*Задания к упражнению*:
1. Сократите абзац текста о выставке Кольвиц, который начинается словами «В залах стоит несколько скульптурных работ». Основные факты должны остаться.
2. Воспроизведите дословно часть текста о выставке Кольвиц. Начните с места, где стоят слова «В залах стоит», и остановитесь после слов «стать окрепшим растением.».
=== Фрагмент текста ===
Это то, что дало пристальное и долгое изучение модели. Учителя требовали этой педантичности. И потом она была им за это благодарна. Изучена азбука, за ней пришло ощущение свободы в рисунке. Ей подвластен любой поворот головы или тела, она уверена в композиции и не ошибется в анатомии. Хотя педантичность — дань школе, а в жизни ее рукой водило чувство.
На одном стенде — работы первых берлинских лет. В них вторглась жизнь берлинского рабочего района, она стала питательной средой таланта.
На другом собраны только рисунки с маленьких детей и женщин. Они показаны впервые. Зрители увидели завораживающий штрих Кольвиц. Ее чувство красоты, особой графической красоты белого и черного. Темный, сочный штрих, брошенный на белый лист бумаги.
И нет на выставке ни одного листа, который бы не был эстетически совершенен. Серии офортов и литографий. Серии, зовущие к восстанию. В сочетании с рисунками о тяжкой жизни немецких рабочих листы, показывающие путь борьбы.
В залах стоит несколько скульптурных работ — мать, держащая прильнувшего к плечу ребенка, старый эскиз Пиеты, скорбящие родители. Пластика показана как заявка на будущее, как надежда, как небольшой росток, которому еще нужны солнце и воздух, чтобы стать окрепшим растением.
Поддержка зрителей пришла вовремя. Еще год назад, думая о предстоящей выставке, Кольвиц переживала очередной, страшный приступ депрессии.
Все казалось прошлым. Она не верила в то, что достигнет чего-то нового. Она иссушена: «Скорбь и тоска пожирают силы. Мне нужны силы. Я молю о том, чтобы найти их для работы».
Успех выставки был тем возрождающим эликсиром, который принес бодрость и веру в себя.
Больше других Кэте Кольвиц понравилась статья Лизы Штерн в журнале «Социалистише Монатсхефтен».
Дружба с сестрой была нерасторжимой. Она писала ей как-то: «Печали, желания и надежды у нас общие. Твои — мои, мои — твои».
Несмотря на большую художественную одаренность, Лиза Штерн осталась только любительницей. Это к ней так хорошо применимы сказанные Кольвиц слова: «Искусство не идет навстречу тому, кто сам не стремится к нему настойчиво и пылко».
Но Лиза была тонким знатоком и ценителем искусства. Писала о художниках и выставках. Это были не привычные критические обзоры выставок, но всегда непринужденный и глубокий рассказ о сильном и слабом в творчестве художника.
Лиза Штерн сказала об истоках величия Кольвиц, видя их в ее огромной, активной любви к людям. Она показала, каким трудным, медленным и упорным путем шла художница от ранней детализации к могучим обобщениям своих последних образов, от описательности к концентрированной выразительности.
=== Сведения ===
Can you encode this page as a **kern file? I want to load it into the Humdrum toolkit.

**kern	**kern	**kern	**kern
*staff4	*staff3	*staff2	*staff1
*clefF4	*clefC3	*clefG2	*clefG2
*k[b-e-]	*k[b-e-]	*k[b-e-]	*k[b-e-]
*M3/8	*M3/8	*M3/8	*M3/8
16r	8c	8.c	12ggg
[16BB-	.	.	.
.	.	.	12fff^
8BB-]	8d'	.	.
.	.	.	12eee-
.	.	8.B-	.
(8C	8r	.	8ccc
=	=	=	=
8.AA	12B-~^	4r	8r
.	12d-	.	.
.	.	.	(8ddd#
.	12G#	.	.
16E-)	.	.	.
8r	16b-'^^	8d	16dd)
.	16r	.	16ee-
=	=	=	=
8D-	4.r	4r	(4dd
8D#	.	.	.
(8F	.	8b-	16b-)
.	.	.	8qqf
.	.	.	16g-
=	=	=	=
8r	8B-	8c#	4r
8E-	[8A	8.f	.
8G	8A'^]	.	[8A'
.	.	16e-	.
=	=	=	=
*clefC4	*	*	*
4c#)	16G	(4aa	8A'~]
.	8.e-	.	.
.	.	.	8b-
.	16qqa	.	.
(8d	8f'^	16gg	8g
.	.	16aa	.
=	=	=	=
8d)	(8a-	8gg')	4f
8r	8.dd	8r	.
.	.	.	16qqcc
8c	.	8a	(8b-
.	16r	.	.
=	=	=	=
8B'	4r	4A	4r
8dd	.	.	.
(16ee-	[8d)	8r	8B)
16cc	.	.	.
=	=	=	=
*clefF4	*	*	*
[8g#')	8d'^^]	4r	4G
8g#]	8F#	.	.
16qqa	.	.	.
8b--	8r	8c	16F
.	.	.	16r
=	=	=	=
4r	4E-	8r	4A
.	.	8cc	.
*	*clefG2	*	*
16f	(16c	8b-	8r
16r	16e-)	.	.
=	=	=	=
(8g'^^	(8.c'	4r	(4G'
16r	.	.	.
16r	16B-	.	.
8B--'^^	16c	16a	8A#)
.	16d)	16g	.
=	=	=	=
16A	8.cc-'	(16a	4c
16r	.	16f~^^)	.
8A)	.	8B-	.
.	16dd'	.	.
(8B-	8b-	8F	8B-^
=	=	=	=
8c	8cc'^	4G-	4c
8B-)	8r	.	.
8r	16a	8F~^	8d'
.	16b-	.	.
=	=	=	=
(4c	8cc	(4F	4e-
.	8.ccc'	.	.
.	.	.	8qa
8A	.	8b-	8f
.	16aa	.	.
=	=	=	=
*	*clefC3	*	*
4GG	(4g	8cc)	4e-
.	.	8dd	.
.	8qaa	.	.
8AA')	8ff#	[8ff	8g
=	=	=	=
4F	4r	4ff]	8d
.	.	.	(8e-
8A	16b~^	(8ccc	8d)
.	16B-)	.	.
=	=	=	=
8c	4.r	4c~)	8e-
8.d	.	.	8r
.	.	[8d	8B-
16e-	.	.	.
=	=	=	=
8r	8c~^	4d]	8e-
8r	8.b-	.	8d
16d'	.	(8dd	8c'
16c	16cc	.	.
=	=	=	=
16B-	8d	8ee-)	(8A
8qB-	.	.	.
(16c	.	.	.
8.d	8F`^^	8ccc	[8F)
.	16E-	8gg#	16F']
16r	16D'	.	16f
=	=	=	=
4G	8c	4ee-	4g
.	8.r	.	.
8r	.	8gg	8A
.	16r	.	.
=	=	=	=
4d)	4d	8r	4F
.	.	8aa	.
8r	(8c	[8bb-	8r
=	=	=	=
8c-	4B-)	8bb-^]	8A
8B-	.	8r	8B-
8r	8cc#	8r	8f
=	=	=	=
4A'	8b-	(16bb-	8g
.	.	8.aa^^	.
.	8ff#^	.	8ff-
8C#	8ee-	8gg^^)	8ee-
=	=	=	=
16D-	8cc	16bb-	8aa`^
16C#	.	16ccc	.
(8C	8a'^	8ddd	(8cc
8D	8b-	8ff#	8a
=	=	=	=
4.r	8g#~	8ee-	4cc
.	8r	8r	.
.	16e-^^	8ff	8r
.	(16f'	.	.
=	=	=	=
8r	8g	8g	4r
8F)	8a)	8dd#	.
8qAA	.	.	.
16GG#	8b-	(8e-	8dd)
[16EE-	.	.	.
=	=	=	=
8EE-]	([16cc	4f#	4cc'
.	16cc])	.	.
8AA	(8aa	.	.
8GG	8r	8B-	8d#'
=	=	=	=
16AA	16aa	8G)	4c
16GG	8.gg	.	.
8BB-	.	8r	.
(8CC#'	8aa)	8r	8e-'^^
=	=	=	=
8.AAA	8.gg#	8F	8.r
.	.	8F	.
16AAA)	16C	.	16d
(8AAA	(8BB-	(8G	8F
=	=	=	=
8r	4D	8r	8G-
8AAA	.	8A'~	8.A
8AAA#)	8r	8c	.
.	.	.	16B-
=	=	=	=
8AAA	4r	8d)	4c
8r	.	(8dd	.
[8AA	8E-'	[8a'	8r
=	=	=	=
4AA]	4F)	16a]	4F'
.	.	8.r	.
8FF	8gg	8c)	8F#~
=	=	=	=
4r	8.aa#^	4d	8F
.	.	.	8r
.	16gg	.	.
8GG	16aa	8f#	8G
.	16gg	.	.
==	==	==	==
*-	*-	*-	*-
===
*Ожидаемые ответы*:
1. В залах выставлены несколько скульптур: мать с прильнувшим к плечу ребенком, старый эскиз Пиеты и скорбящие родители. Пластика показана как заявка на будущее, как надежда и как небольшой росток, которому еще нужны солнце и воздух, чтобы окрепнуть.

2.
В залах стоит несколько скульптурных работ — мать, держащая прильнувшего к плечу ребенка, старый эскиз Пиеты, скорбящие родители. Пластика показана как заявка на будущее, как надежда, как небольшой росток, которому еще нужны солнце и воздух, чтобы стать окрепшим растением.